Over Rep. Frelinghuysen’s objections, the House yesterday approved legislation that would allow bankruptcy courts to reduce (or “cram down”) mortgage principal, adjust interest rates, extend maturity dates, and limit recovery of mortgage-related creditor fees.  This will reverse the Bankruptcy Code’s 100-plus-year exception of principal residence mortgages from bankruptcy. In effect, this bill, H.R. 1106, rewards irresponsible borrowers and lenders at the expense of the almost 90 percent of American families still making their mortgage payments on time. This is fundamentally unfair – and the American people know it.

Rep. Frelinghuysen opposed H.R. 1106.  “This bill will add even more risk to mortgage markets, making it more difficult and costly for people to buy and sell homes,” he said.  “This legislation also encourages homeowners in trouble to file for bankruptcy, when it should be the last resort, not the first option!”

During the course of the debate on H.R. 1106, Frelinghuysen supported a measure that sought to ensure that unscrupulous and irresponsible lenders and borrowers will not be bailed out by the overwhelming majority of working families that have lived responsibly within their means and would remove mortgage default incentives. This is key to protecting taxpayers from greater exposure, and ensuring fairness to responsible homeowners.

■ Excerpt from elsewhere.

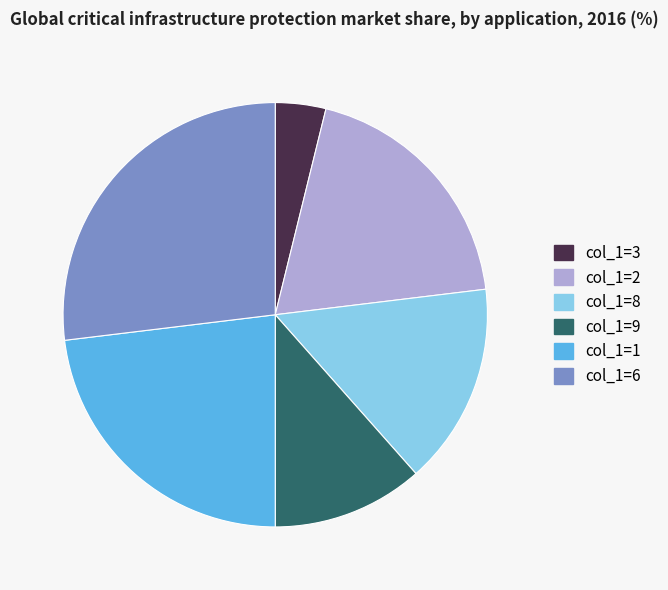

Is it true that col_1=8 is 21% of the pie?

False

Pressing the Department of Energy to Change

In his role as Ranking Republican on the Appropriations Subcommittee on Energy and Water, Rep. Rodney Frelinghuysen participated in a major oversight hearing this week.  The hearing underscored fundamental and systemic problems across the Department of Energy (DOE) that, if left unchecked, will constitute an enormous, if not historic, waste of taxpayer dollars, as the DOE now has access to $30 billion for new grants and loans under the recently-passed “stimulus” package.  Frelinghuysen said “These are serious, serious problems. And to have them endure for as long as they have within this Agency…whose mission is so vital to our environmental and economic prosperity, as well as our national security…is completely unacceptable.”

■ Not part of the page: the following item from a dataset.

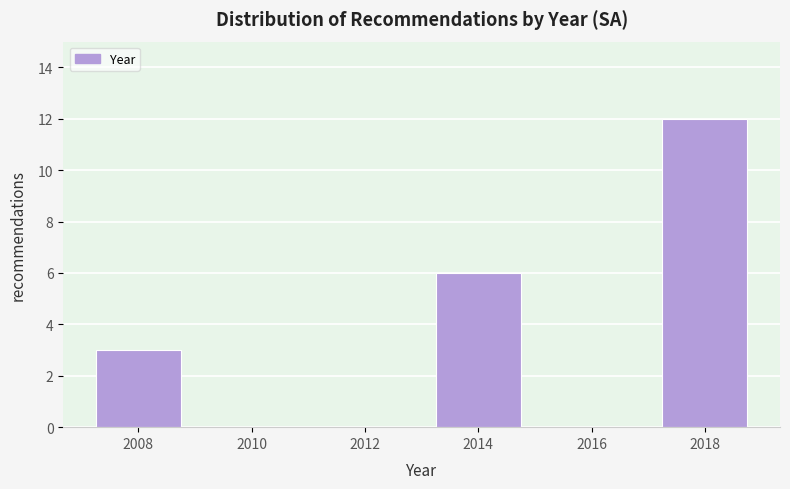

Reading left to right, transcribe all the data shown in this chart.

2008=3	2010=0	2012=0	2014=6	2016=0	2018=12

Noting the recent appointment of Secretary of Energy Steven Chu, Frelinghuysen said “Perhaps this overhaul is exactly what the Department needs. I certainly hope so.  However, to the entire Department, I would caution that the grace period will be extremely short. I, along with my colleagues, will expect an immediate improvement. Your mission is simply too great and the consequences too dire.” 

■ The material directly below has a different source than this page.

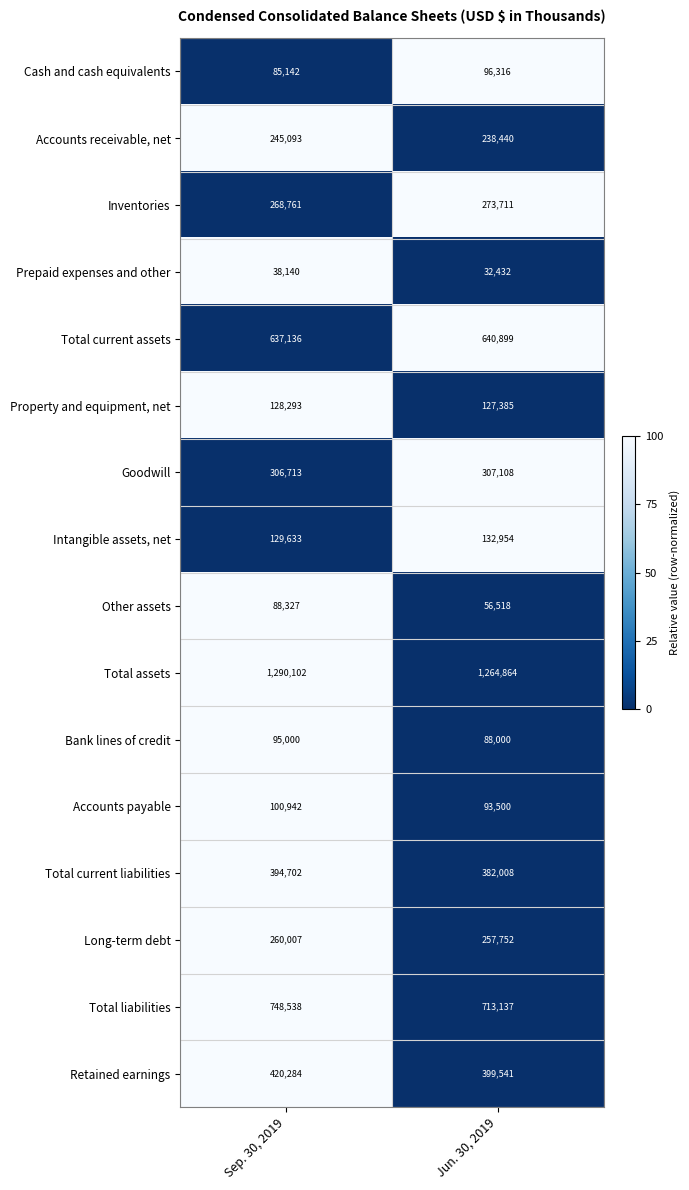

What is the sum of the Intangible assets, net values at Sep. 30, 2019 and Jun. 30, 2019?

262587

Defense Subcommittee studies soldier injuries

The Defense Appropriations Subcommittee held a hearing this week on injuries and treatments for servicemembers wounded in Iraq and Afghanistan. 

“We are committed to ensuring that every wounded warrior, especially those with psychological health or traumatic brain injuries (TBI), receives consistently excellent care,” said Frelinghuysen. “When it comes to psychological health and TBI, the Department of Defense, the Veterans Administration (VA) and the medical community are making solid progress in the areas of prevention, protection, diagnosis, treatment and recovery. But far more remains to be done and it’s the responsibility of this Subcommittee to provide the funding to allow this important work to continue.”

The Army alone spent $242 million last year for staff, facilities and programs to serve troops with brain injuries.

The Subcommittee took testimony from Ellen Embrey, Deputy Assistant Secretary of Defense for Force Health Readiness and Protection and Brigadier General Loree Sutton, M.D., Director of the Defense Centers of Excellence for Psychological Health and Traumatic Brain Injury. 

Frelinghuysen urged Secretary Embrey and General Sutton to continue to work to smooth the transition of soldiers, Marines, sailors and Air Force personnel from the Department of Defense medical system to the VA health care programs.  “There is no reason why this hand-over cannot be seamless,” he said.

Meets with Veterans

Rep. Frelinghuysen hosted meetings with separate veterans organizations in his Washington office this week: the American Legion and the Jewish War Veterans.  He pledged to continue to work to improve the VA health care system nationwide and at the East Orange and Lyons Medical Centers and the processing of veterans benefits claims.